Confronting racial misconceptions within dentistry

Confronting racial misconceptions within dentistry

Sola Asaolu, a fourth year dental student and study Youtuber, reflects on the impact of microaggressions in the dental practice.

It is a known fact that racial disparities have long existed within the healthcare setting. However, in comparison to other healthcare divisions how these inequalities affect dentistry is rarely discussed.

As a fourth year dental student of Black-British origin, I have witnessed how certain comments can be rooted with deeper racial undertones.

Comments such as ‘You’re really articulate for a black person’ or ‘Your name is hard to pronounce’ have become familiar. Such comments are known as ‘microaggressions’, which are subtle expressions of racism, sexism, ageism or ableism (Williams, 2019).

This article will discuss some of these inequalities and provide suggestions that we as healthcare professionals can implement to minimise unconscious bias and take a step towards creating an environment within dentistry that is equal for all. 

Misconceptions

Though we have seen recent strides in racial activism, such as the Black Lives Matter movement in 2020, the issue of racial bias within dentistry is still prevalent. Even within dental school, students still believe many false myths.

A study as recent as 2016 demonstrated that 73% of medical students and healthcare professionals believed at least one false idea about black patients; including black people having thicker skin, higher pain tolerances and denser bones (Hoffman, 2016). This study highlights a serious paucity in education surrounding racial bias and false ideologies about biological differences between races.

Fallacies like these are derived from long-standing societal myths historically used to justify the inhumane treatment of black individuals during slavery but are unfortunately still believed by many today. 

Further studies have shown that healthcare providers may also underestimate pain levels of black patients. Black patients are routinely under-prescribed analgesics in comparison to their white counterparts (Mathur and colleagues, 2014).

The impact of this assumption could have a ripple effect on a patient – leading to increased pain, discomfort and, ultimately, reduced patient satisfaction. Conversely, the dramatic role that race sometimes plays in treatment planning can also lead to black patients receiving more extensive and less preferable treatment (Cabral and colleagues, 2005).

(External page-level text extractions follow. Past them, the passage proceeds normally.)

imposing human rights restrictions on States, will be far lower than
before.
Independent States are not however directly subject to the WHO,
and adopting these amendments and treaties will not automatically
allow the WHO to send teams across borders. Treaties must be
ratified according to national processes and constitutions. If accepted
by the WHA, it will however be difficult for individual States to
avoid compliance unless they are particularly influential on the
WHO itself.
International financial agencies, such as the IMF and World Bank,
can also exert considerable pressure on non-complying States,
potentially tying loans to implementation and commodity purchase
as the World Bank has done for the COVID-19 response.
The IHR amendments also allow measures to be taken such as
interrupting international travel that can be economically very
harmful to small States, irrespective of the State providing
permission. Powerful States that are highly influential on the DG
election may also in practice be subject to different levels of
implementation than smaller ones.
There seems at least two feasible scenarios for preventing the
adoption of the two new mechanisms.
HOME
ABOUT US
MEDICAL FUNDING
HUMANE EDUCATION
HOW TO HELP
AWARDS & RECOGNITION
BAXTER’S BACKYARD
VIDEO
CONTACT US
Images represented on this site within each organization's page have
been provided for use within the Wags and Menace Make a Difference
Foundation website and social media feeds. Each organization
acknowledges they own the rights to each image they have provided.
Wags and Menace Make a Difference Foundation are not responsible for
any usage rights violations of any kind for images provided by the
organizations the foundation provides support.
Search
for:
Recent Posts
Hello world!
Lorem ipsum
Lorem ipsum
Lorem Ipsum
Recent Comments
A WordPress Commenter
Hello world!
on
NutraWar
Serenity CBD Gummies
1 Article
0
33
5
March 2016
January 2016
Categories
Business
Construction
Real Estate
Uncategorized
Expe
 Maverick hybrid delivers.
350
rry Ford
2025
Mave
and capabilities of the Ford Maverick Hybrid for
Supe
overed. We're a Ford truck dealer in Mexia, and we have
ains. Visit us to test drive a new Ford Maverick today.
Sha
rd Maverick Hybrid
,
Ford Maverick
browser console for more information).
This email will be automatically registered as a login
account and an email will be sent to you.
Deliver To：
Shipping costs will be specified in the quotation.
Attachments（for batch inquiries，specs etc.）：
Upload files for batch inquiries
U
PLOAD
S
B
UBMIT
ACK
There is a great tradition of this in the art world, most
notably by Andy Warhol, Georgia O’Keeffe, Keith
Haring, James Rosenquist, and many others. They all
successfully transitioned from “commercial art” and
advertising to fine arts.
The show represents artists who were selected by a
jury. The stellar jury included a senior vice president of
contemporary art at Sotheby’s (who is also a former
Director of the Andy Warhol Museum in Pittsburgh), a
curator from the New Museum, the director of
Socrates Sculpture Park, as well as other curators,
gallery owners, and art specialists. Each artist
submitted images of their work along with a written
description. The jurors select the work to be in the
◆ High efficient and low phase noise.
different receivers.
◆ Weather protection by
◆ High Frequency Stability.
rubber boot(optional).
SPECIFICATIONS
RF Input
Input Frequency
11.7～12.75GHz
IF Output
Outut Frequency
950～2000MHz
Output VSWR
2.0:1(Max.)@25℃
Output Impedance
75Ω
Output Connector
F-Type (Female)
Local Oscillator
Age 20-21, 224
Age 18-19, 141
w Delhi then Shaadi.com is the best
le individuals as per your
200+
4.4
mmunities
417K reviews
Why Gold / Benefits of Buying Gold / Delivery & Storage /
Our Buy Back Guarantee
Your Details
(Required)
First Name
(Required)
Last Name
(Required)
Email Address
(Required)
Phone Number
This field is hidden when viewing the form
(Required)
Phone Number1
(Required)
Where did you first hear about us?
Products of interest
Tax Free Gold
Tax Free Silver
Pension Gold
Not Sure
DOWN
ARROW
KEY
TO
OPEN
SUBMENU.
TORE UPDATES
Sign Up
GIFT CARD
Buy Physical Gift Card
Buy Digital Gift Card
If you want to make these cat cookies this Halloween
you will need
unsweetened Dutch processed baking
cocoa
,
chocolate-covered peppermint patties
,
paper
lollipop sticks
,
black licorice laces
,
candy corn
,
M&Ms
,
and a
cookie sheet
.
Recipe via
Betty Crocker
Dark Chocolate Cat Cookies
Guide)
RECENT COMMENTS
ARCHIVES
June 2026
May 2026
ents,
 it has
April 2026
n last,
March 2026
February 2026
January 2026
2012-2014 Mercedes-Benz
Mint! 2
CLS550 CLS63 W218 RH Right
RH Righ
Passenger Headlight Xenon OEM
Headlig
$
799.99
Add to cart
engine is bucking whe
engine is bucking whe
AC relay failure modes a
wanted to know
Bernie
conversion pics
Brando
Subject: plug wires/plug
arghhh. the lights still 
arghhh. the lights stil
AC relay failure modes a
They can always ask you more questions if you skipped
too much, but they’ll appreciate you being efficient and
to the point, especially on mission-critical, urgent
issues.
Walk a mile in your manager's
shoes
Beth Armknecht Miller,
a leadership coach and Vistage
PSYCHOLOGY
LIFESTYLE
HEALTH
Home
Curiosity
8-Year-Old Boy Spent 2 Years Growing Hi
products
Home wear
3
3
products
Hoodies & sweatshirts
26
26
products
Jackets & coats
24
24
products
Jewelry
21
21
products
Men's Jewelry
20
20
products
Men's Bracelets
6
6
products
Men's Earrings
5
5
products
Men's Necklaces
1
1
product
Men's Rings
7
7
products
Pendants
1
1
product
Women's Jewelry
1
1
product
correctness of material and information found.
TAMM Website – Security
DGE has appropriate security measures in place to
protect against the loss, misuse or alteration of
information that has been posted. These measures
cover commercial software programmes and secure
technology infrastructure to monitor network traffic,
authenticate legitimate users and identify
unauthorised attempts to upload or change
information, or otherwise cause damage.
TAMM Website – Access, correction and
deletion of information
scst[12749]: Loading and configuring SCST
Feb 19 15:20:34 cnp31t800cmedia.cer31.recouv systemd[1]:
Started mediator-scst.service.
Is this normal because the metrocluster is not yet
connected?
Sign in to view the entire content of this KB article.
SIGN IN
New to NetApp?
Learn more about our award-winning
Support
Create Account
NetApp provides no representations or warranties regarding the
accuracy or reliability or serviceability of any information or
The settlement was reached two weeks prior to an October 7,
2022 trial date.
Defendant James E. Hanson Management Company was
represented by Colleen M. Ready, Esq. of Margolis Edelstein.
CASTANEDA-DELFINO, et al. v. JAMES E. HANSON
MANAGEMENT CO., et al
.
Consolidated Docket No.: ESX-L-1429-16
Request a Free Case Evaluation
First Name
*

Combined, these actions deepen patient mistrust, feeding into a vicious cycle which perpetuates fear and mistrust in the dental profession. Perhaps, this is why certain racial groups are more likely to experience heightened anxiety and fear surrounding visiting the dentist (Sokoto and colleagues, 2022). 

How can we improve?

It is worth noting that these differences may not solely be a result of explicit racial bias, as it is sometimes difficult to separate race from other social determinants of health. Regardless, it is vital that as clinicians, we acknowledge the extent of the impact that our decisions have.

The work required to first admit then reduce the influence of our own biases upon these decisions – as hard and uncomfortable as it may be – is essential to not only provide better treatment for these patients but also increase patient trust.

Self-criticism is challenging – we would all like to believe we treat all patients equally. However, it is only through this challenge, that we will drive a positive change for the benefit of all.

An increase in trust might lead to earlier and more frequent patient presentations, improved satisfaction and so an improved societal image of dentistry. 

To achieve this, we can all take small but intentional steps to educate ourselves beyond what is taught in university. Examples include learning how diseases may present in darker skin tones, becoming allies, not enemies to those from different racial groups and being open to engaging in conversations about race can lead to great strides in breaking barriers pertaining to race. 

Though this is a challenging topic, it is one that we must all engage in as healthcare professionals for the benefit of our patients, the profession and ultimately each other.  

References

  1. Williams MT. Microaggressions: Clarification, Evidence, and Impact. Perspectives on Psychological Science. 2019 Aug 16;15(1):174569161982749
  2. Hoffman KM, Trawalter S, Axt JR, Oliver MN. Racial Bias in Pain Assessment and Treatment recommendations, and False Beliefs about Biological Differences between Blacks and Whites. Proceedings of the National Academy of Sciences [Internet]. 2016 Apr 4 [cited 2023 Aug 29];113(16):4296–301
  3. Mathur VA, Richeson JA, Paice JA, Muzyka M, Chiao JY. Racial Bias in Pain Perception and Response: Experimental Examination of Automatic and Deliberate Processes. The Journal of Pain. 2014 May;15(5):476–84
  4. Cabral ED, Caldas A de F, Cabral HAM. Influence of the patient’s race on the dentist’s decision to extract or retain a decayed tooth. Community Dentistry and Oral Epidemiology. 2005 Dec;33(6):461–6
  5. Sokoto KC, Platt LF, Alexander LA, Foxman B, Shaffer JR, Marazita ML, et al. Racism in oral healthcare settings: Implications for dental care‐related fear/anxiety and utilization among Black/African American women in Appalachia. Journal of Public Health Dentistry. 2022 Mar;82(S1):28–35.